▶ Directions:
(a) In the forum thread below on profiling matrix multiplication, which function is used to calculate the profiling info?
(b) Name every mode for which the matrix multiplication profiling thread below reports a result for the 64*64 matrix.
(c) Resume the forum thread on matrix multiplication profiling below, picking up after its final sentence.

▶ Text segment:
■ ■ ■ ■ ■ ■ ■

The profiling info is calculated in Matrix Multiplication using clGetEventProfilingInfo() function.I ran the code on vista 64

sdk 2.2 and driver 10.8.I do not find any discrepencies.

The result for a 64*64 matrix was:

release mode:.391349ms

debug mode:0401486ms

Profiler mode:.39113ms.

Please send in your system config and GPU config.I can try to reproduce the problem on same GPU,if possible.


System config:

Inter core 2 duo e7400 2.8 ghz

4gb ddr3 ram

Windows xp professional sp 3


- Asus Radeon 4850 top (512 mb ddr3)

Sample configuration:

128*128 matrices, 100 iterations.


 Have you tried running the kernel for smaller matrices.It might be that your memory requirements are more then available on GPU.

■ ■ ■ ■ ■ ■ ■

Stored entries
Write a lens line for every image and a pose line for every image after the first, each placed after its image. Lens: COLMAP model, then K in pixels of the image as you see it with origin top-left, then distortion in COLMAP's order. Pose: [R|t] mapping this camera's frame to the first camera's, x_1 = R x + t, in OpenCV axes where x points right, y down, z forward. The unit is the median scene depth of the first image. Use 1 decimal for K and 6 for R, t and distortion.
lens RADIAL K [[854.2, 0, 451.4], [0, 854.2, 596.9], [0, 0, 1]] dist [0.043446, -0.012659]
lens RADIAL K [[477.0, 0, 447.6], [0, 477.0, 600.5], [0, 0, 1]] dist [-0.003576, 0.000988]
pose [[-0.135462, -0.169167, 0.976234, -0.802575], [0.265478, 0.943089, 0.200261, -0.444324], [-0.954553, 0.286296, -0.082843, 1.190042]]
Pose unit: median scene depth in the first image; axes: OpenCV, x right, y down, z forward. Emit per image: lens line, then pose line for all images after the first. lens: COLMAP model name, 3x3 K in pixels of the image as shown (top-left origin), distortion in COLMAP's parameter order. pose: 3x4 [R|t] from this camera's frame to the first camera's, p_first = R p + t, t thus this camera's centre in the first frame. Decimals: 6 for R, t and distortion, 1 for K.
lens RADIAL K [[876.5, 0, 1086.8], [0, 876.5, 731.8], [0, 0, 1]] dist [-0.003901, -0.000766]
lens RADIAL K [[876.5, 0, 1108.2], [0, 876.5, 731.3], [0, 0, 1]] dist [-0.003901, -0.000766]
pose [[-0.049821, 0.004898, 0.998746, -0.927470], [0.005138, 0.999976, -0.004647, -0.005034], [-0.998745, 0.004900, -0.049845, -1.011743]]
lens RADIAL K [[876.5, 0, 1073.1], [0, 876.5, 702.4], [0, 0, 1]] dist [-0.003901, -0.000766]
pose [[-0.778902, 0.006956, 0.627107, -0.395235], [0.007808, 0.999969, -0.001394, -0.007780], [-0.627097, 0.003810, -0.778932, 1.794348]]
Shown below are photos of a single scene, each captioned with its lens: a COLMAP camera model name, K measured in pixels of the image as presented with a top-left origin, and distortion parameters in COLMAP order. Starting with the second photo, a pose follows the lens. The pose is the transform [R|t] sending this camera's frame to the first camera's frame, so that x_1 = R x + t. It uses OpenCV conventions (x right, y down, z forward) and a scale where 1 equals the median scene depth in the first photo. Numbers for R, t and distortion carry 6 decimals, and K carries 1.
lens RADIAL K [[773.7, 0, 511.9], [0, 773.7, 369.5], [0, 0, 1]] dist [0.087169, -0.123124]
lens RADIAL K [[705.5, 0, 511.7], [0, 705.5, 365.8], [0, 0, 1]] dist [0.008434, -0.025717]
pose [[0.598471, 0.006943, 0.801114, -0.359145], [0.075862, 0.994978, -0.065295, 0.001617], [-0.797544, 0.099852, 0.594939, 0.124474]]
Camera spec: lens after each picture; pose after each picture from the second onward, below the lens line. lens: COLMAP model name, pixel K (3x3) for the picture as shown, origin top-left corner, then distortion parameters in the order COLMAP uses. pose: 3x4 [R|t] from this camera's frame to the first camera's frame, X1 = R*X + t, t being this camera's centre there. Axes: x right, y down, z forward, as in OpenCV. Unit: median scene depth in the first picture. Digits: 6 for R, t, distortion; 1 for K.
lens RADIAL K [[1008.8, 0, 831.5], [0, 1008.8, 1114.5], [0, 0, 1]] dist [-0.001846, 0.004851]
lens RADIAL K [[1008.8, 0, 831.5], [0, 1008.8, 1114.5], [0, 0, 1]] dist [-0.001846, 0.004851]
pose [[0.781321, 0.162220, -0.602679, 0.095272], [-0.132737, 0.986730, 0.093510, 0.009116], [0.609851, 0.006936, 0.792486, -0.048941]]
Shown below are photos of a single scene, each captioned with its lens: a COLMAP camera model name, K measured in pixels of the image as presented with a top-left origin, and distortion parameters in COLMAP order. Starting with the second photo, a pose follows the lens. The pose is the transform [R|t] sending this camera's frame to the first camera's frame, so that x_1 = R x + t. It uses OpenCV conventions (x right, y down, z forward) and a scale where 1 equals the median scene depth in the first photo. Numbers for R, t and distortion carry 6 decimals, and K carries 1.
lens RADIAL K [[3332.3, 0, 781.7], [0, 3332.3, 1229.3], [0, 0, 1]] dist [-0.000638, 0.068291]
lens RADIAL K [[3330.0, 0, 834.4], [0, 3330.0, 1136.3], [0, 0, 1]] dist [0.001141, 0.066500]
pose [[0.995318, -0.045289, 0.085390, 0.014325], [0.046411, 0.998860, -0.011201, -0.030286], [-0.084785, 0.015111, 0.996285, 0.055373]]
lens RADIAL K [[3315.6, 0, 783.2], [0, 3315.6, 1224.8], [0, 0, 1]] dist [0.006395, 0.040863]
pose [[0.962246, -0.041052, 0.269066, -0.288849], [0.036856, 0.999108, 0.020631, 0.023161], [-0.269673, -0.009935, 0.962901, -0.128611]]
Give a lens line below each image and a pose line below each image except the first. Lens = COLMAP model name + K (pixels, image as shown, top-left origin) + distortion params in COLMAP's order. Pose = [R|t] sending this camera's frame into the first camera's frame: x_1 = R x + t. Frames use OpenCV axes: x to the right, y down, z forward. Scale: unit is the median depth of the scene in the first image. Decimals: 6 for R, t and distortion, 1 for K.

■ ■ ■ ■ ■ ■ ■

▶ Answers to each task:
(a) The clGetEventProfilingInfo() function.

(b) Release mode, debug mode, and profiler mode.

(c)
If i am not wrong you are using ATI RAdeon chip


Yeah, I'm using an ATI Radeon chip. However, reducing the matrix size didn't help. The results of my own profiler ran without the ATI Stream profiler (in Release mode under Visual C++ 2008) are still significantly greater. When I use the ATI stream profiler the results of the two profilers are still almost identical. Any other ideas?



Please send in your complete code if possible.

How is the performance of your code on CPU & GPU with profiler in release mode and without profiler in release mode?

Which SDK and Driver are you using?

You can also refer to the code of Matrix multiplication in openCL Samples.There also the same clGetEventProfilingInfo is used for profiling.And i do not find any discrepencies in timing.

I hope it helps.